Philippe Gaucher eut la mauvaise fortune de déplaire souverainement à madame André. C’était pourtant un bon et honnête garçon, le cœur sur la main, l’âme ouverte comme sa physionomie ; mais madame André ne voulait pas qu’un homme se permît d’être plus beau que son fils, qui n’était cependant pas ce qu’on appelle en province un bel homme. Il n’avait ni larges épaules, ni barbe noire, ni teint coloré, ni poitrine bombée. Il était intéressant, intelligent et modeste ; sa figure, comme sa personne tout entière, respirait la distinction d’une nature de choix. Aussi sa mère, qui n’avait jamais vu le monde et qui n’eût su définir en quoi la distinction consiste, avait-elle un critérium certain dans ses moyens de comparaison. Elle fut choquée d’une certaine vulgarité qui filtrait pour ainsi dire à travers toutes les paroles, tous les gestes, toutes les attitudes de Philippe, et elle en conclut que ses idées et ses actions étaient les conséquences de son type. Elle ne manquait pas de cet esprit naturel et gouailleur qui est propre aux habitants du centre, aux femmes particulièrement. Elle le railla donc finement pendant tout le dîner, sans qu’il daignât s’en apercevoir.

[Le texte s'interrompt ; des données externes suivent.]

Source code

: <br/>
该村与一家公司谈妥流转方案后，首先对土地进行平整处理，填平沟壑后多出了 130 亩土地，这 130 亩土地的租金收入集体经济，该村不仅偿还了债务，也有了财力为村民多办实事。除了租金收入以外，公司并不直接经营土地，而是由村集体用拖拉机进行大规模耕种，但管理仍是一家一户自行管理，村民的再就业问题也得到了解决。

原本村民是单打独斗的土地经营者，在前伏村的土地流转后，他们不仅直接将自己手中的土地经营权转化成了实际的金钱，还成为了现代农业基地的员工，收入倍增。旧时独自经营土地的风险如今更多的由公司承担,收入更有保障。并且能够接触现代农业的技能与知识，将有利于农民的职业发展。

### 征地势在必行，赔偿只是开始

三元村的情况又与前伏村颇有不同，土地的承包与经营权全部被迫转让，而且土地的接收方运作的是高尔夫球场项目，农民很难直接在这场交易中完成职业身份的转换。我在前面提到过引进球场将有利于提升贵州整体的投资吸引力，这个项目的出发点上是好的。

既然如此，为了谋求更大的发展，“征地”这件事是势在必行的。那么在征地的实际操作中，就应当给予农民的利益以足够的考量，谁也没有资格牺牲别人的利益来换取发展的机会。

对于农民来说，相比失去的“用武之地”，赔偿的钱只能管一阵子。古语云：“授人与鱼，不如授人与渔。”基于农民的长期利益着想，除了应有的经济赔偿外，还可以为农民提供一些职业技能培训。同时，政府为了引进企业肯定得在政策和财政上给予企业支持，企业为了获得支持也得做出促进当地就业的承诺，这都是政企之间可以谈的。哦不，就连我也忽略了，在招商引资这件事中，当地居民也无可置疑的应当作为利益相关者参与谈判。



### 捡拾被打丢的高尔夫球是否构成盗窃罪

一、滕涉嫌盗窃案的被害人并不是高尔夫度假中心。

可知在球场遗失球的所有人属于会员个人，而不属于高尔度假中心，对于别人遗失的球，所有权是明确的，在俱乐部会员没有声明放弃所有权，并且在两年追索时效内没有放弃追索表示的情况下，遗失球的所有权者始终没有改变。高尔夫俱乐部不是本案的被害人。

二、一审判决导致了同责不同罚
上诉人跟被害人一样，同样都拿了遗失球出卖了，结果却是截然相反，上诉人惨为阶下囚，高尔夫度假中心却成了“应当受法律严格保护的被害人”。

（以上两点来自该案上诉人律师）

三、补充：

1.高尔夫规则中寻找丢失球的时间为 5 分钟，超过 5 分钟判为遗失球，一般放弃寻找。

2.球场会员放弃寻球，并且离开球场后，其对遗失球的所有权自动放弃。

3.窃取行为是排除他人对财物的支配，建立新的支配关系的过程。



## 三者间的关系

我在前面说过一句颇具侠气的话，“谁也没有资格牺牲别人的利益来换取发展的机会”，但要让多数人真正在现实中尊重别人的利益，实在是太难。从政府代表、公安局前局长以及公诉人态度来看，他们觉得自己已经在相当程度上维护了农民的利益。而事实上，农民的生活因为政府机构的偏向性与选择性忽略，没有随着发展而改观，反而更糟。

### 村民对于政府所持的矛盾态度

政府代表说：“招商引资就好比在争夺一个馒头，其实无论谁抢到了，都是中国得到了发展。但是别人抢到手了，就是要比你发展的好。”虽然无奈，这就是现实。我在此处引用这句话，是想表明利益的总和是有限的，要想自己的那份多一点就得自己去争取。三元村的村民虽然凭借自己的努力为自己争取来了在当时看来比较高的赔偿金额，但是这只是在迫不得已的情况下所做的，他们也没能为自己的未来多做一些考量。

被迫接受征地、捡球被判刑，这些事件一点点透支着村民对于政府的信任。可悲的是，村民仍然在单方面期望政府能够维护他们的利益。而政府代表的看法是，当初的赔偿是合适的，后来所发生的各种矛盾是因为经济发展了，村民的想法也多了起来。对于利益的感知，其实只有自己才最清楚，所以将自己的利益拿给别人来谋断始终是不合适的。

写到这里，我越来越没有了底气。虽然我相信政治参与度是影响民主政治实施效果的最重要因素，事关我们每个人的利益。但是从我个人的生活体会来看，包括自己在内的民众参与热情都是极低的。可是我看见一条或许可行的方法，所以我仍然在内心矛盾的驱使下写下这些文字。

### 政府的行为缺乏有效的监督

Il est vrai que, les devoirs de l’hospitalité passant chez elle avant tout, elle lui avait fait fort bon accueil et l’accablait de petits soins.

Philippe ayant appris que les André dînaient le lendemain chez mademoiselle Chevreuse et qu’on saisirait l’occasion pour le lui présenter, trouva ses affaires plus avancées qu’il n’y comptait, et ne manqua pas de dire qu’il avait une étoile propice tout au beau milieu du ciel.